Dataset rows:
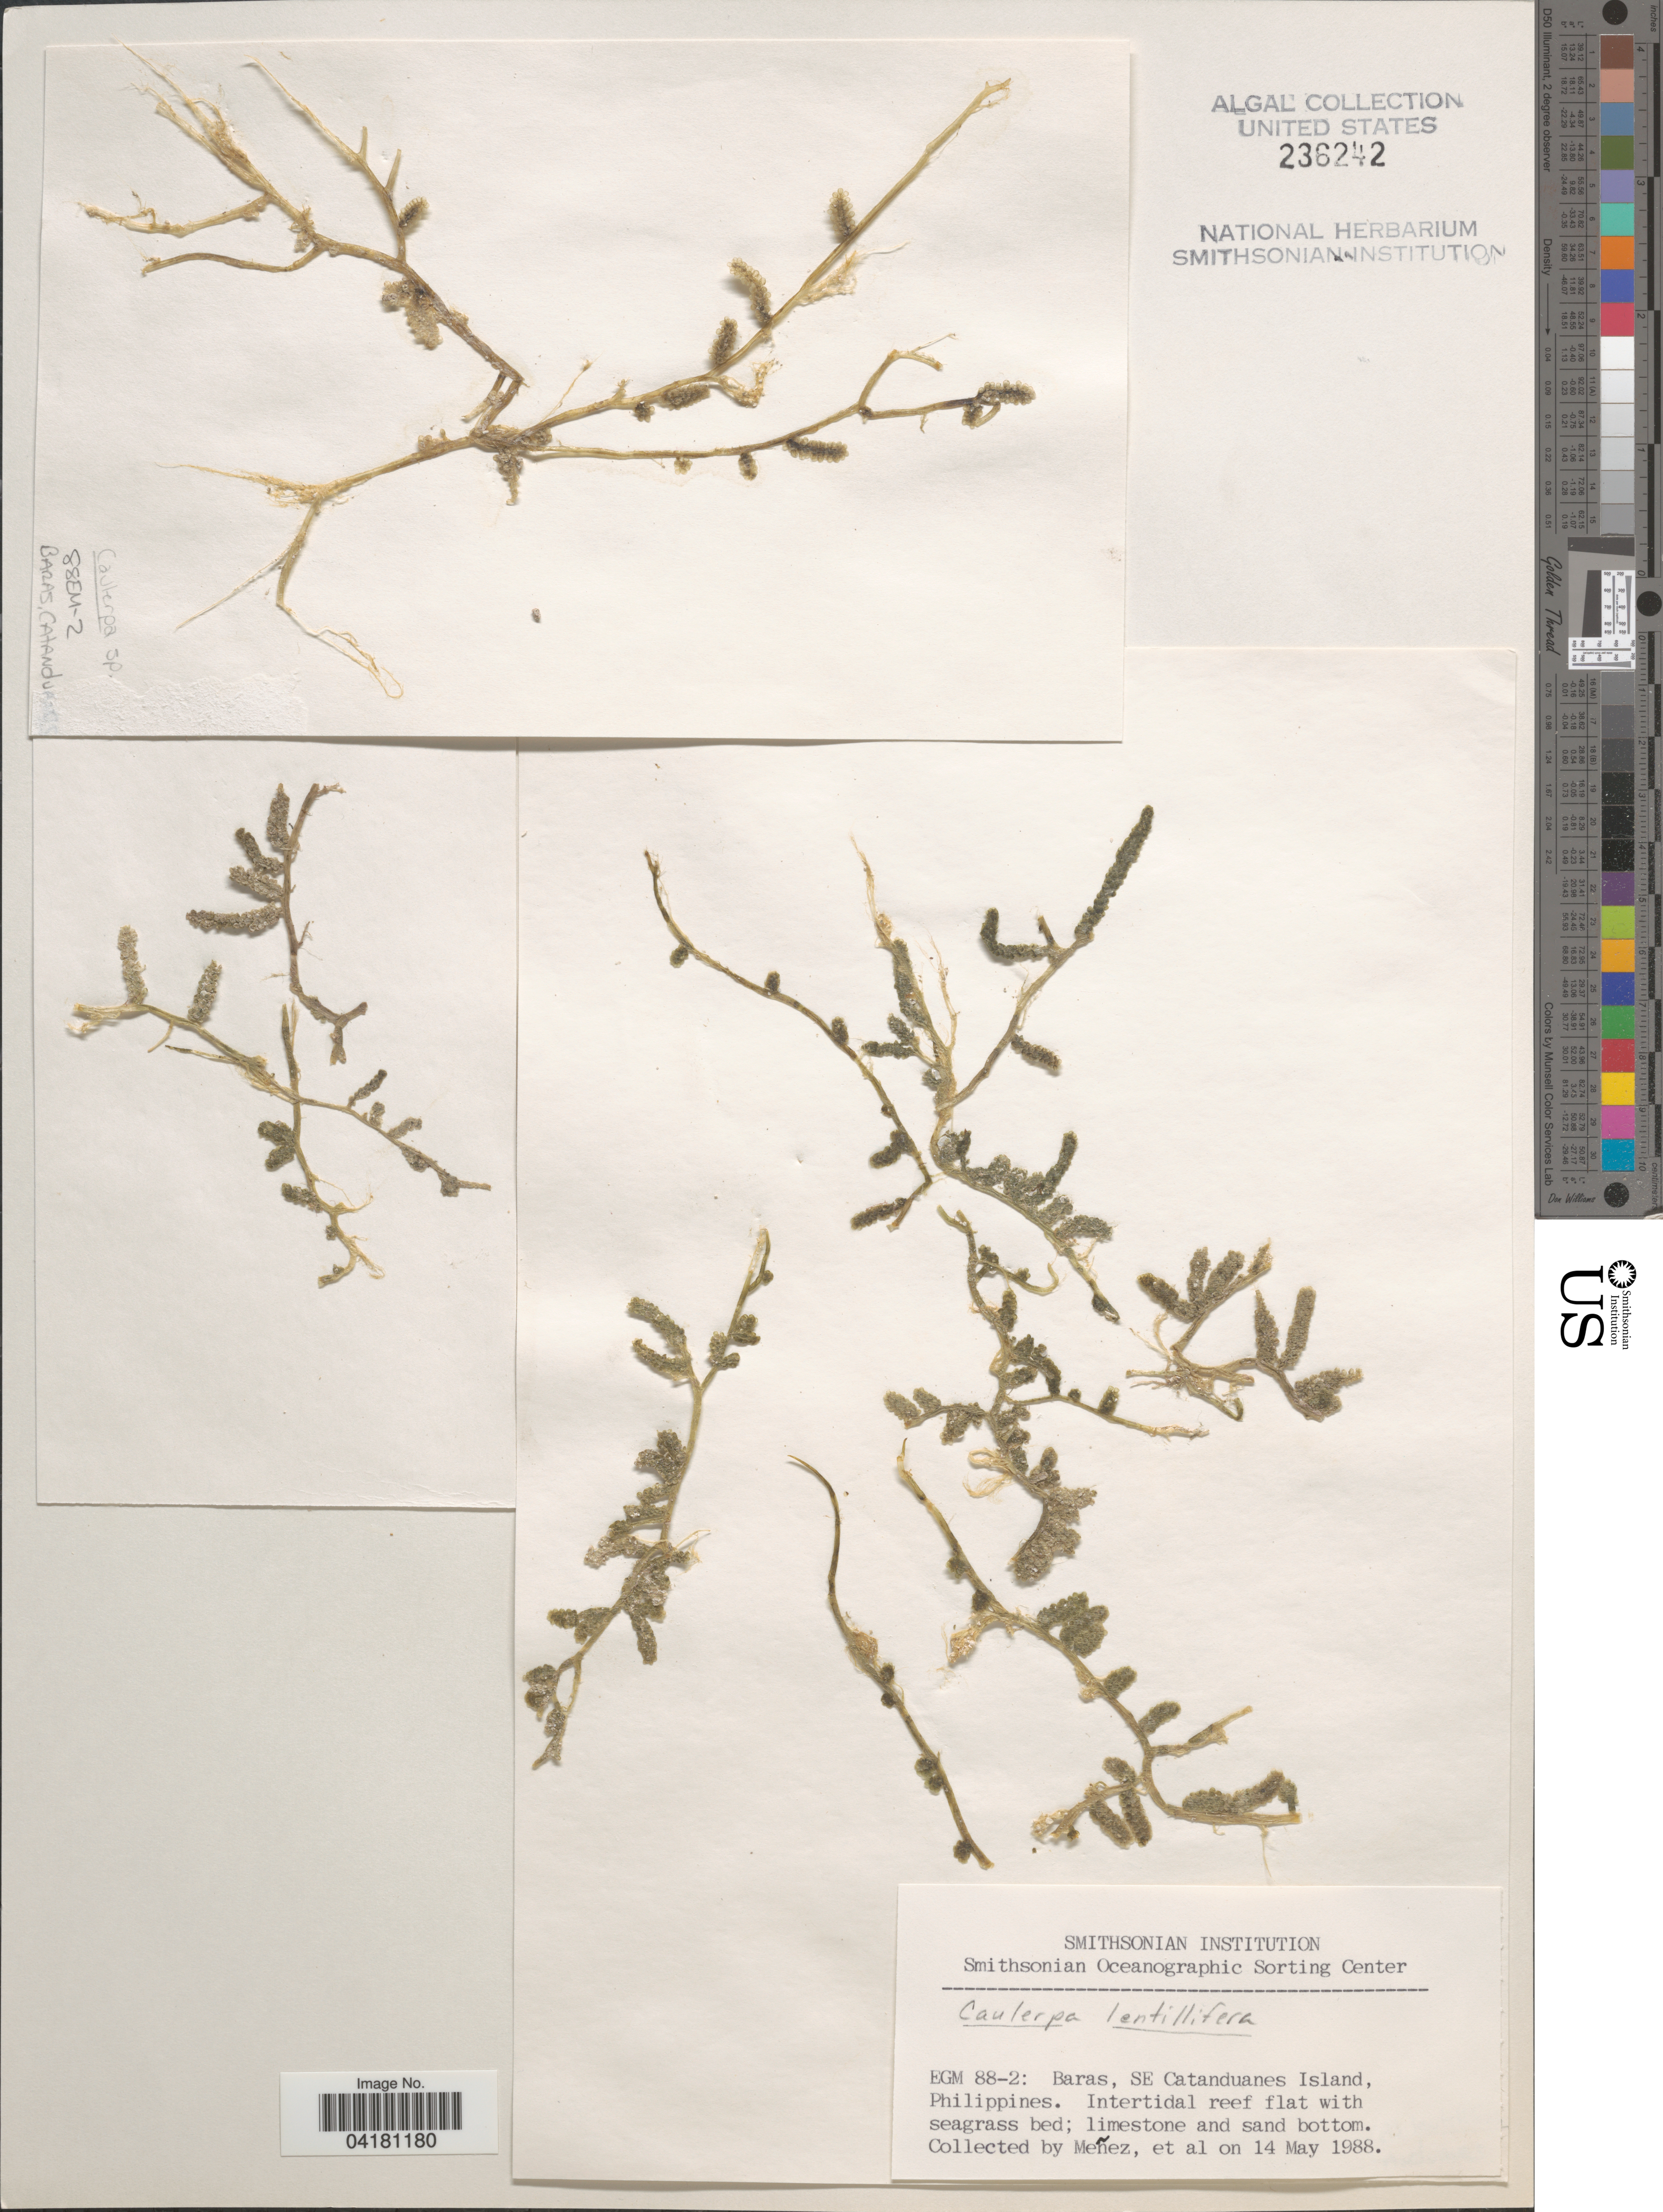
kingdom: Plantae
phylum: Chlorophyta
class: Ulvophyceae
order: Bryopsidales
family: Caulerpaceae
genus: Caulerpa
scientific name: Caulerpa lentillifera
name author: J. Agardh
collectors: Menez & et al.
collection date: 1988-05-14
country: Philippines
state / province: Bicol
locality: EGM 88-2: Baras, SE Catanduanes Island.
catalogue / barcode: US 236242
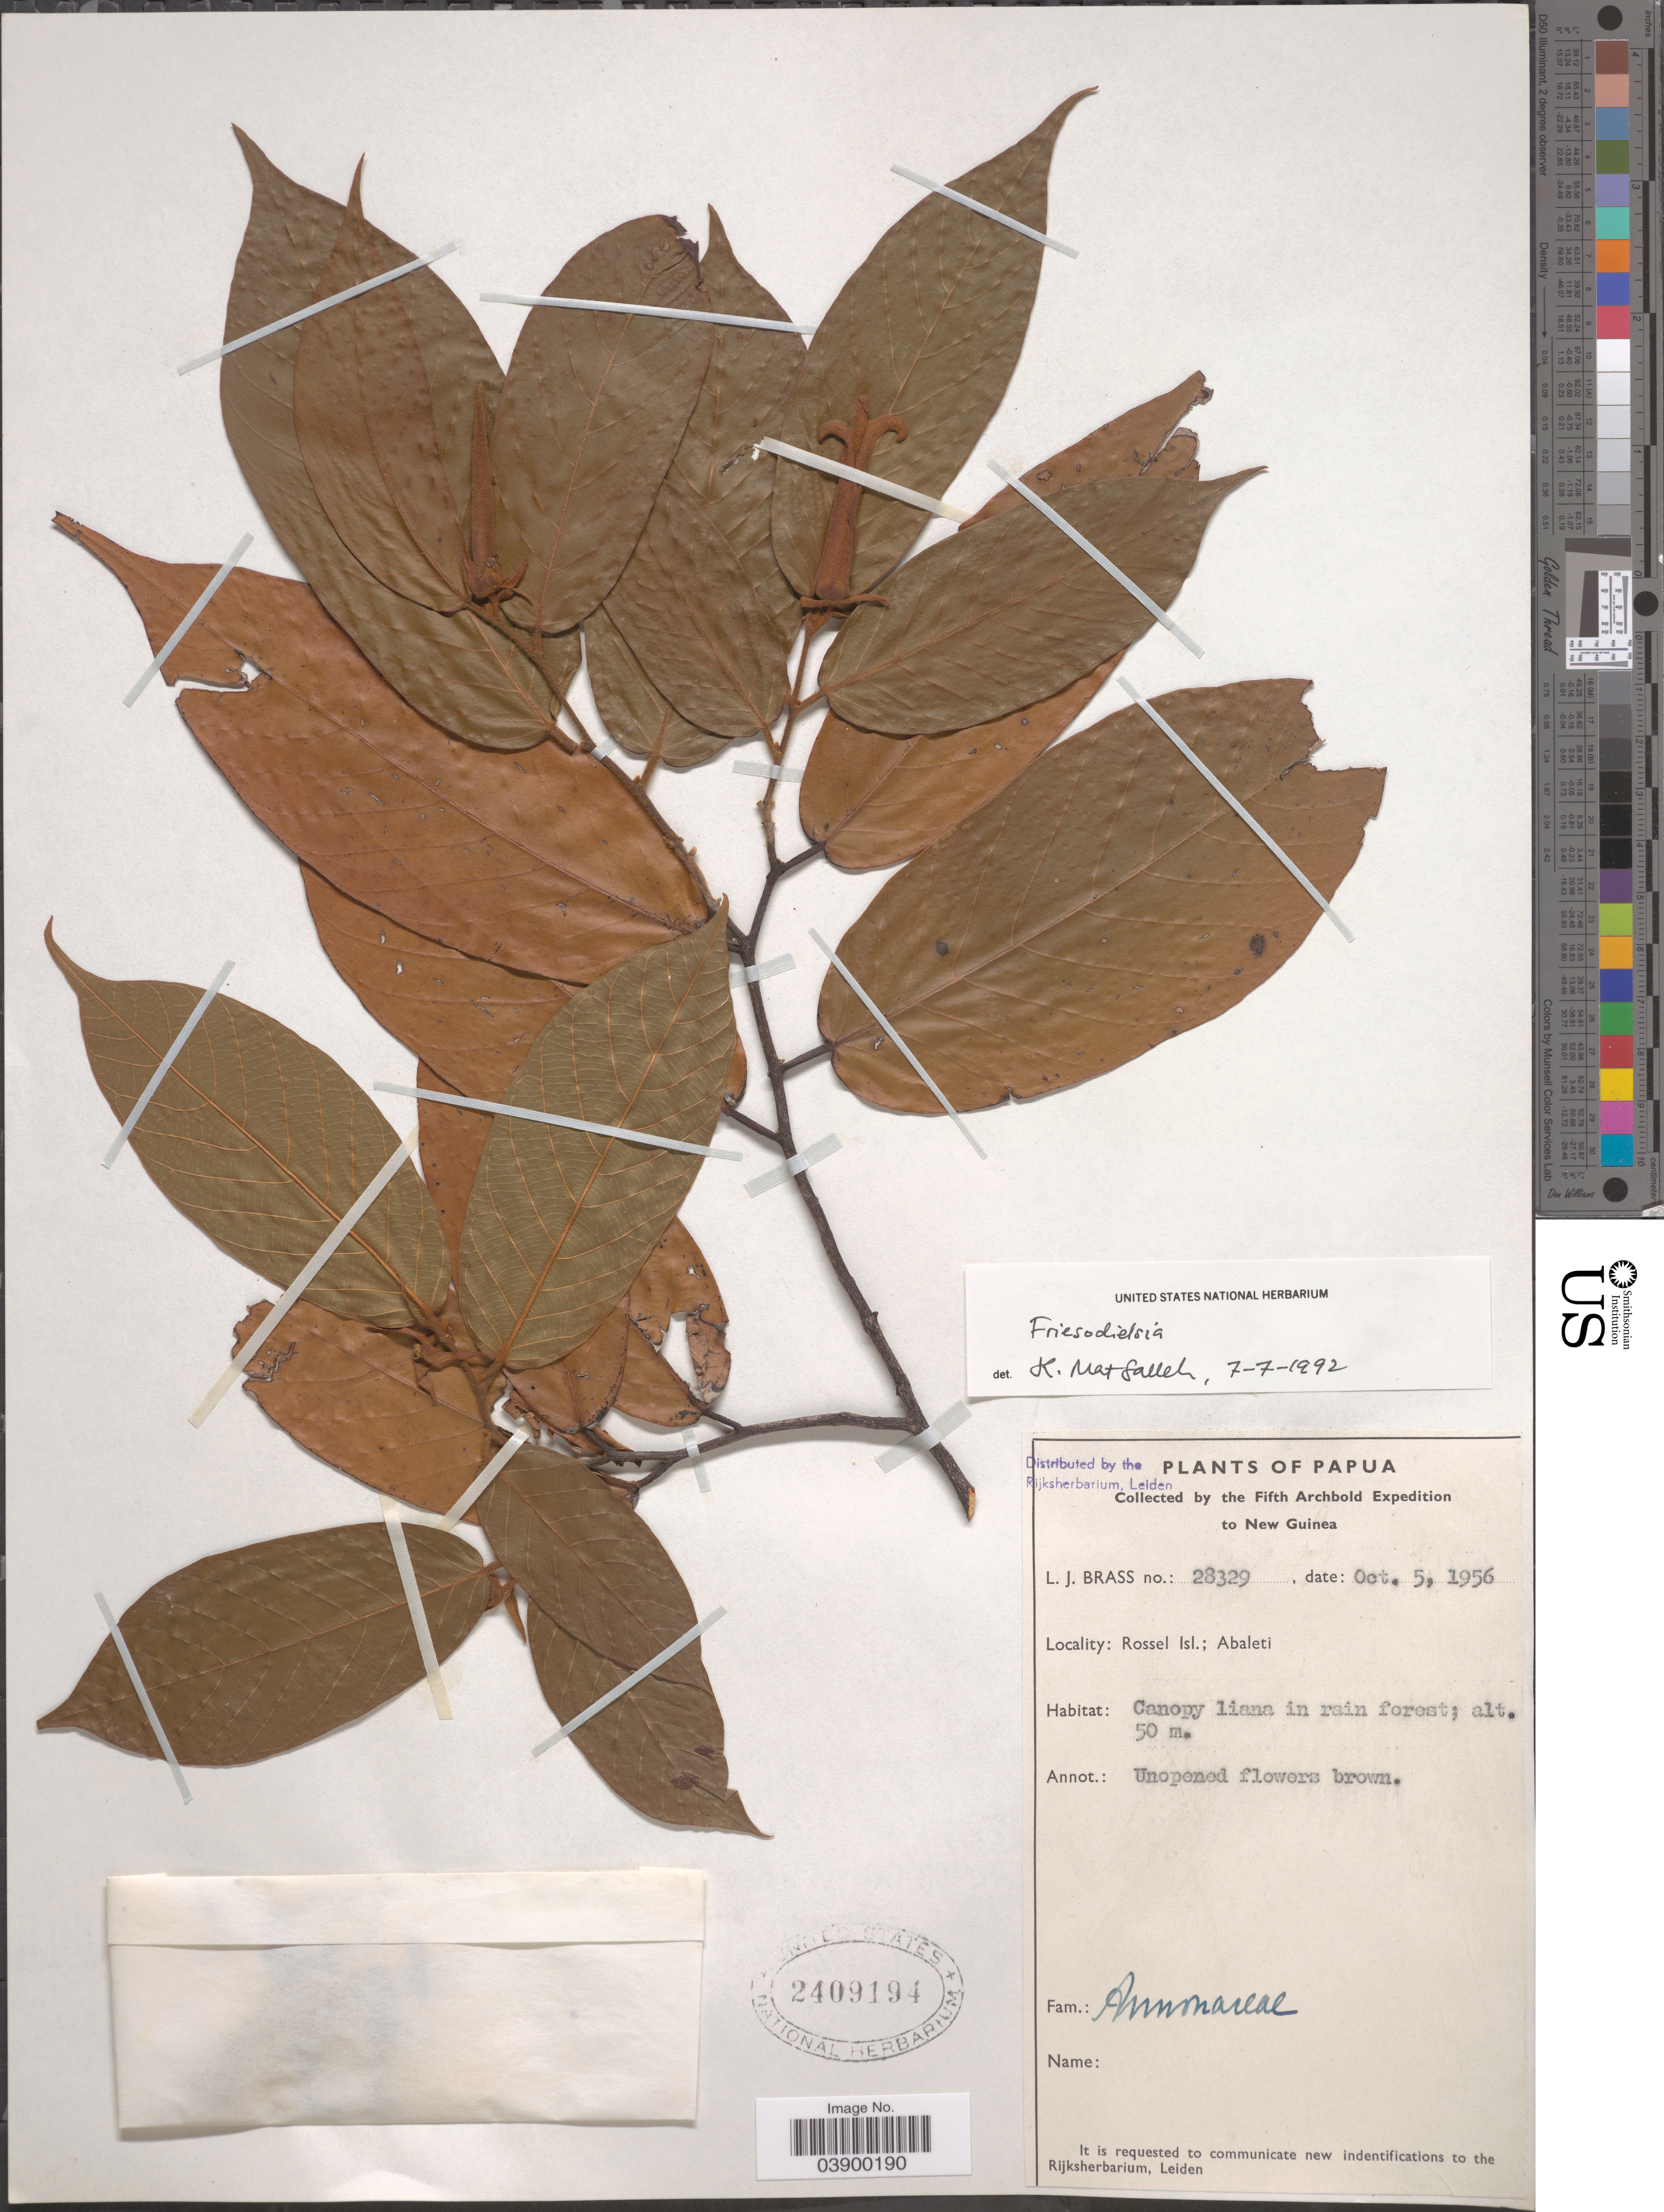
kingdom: Plantae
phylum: Tracheophyta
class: Magnoliopsida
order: Magnoliales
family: Annonaceae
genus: Friesodielsia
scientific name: Friesodielsia sp.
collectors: L. J. Brass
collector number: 28329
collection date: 1956-10-05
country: Papua New Guinea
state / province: Milne Bay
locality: Papua. New Guinea. Rossel Isl.; Abaleti.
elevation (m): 50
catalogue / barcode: US 2409194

* WHAT IS EXPECTED *
Can you copy out every one of the records above line for line, leaving out the pictures?

* COMPLETED EXERCISE *
kingdom: Plantae
phylum: Chlorophyta
class: Ulvophyceae
order: Bryopsidales
family: Caulerpaceae
genus: Caulerpa
scientific name: Caulerpa lentillifera
name author: J. Agardh
collectors: Menez & et al.
collection date: 1988-05-14
country: Philippines
state / province: Bicol
locality: EGM 88-2: Baras, SE Catanduanes Island.
catalogue / barcode: US 236242
kingdom: Plantae
phylum: Tracheophyta
class: Magnoliopsida
order: Magnoliales
family: Annonaceae
genus: Friesodielsia
scientific name: Friesodielsia sp.
collectors: L. J. Brass
collector number: 28329
collection date: 1956-10-05
country: Papua New Guinea
state / province: Milne Bay
locality: Papua. New Guinea. Rossel Isl.; Abaleti.
elevation (m): 50
catalogue / barcode: US 2409194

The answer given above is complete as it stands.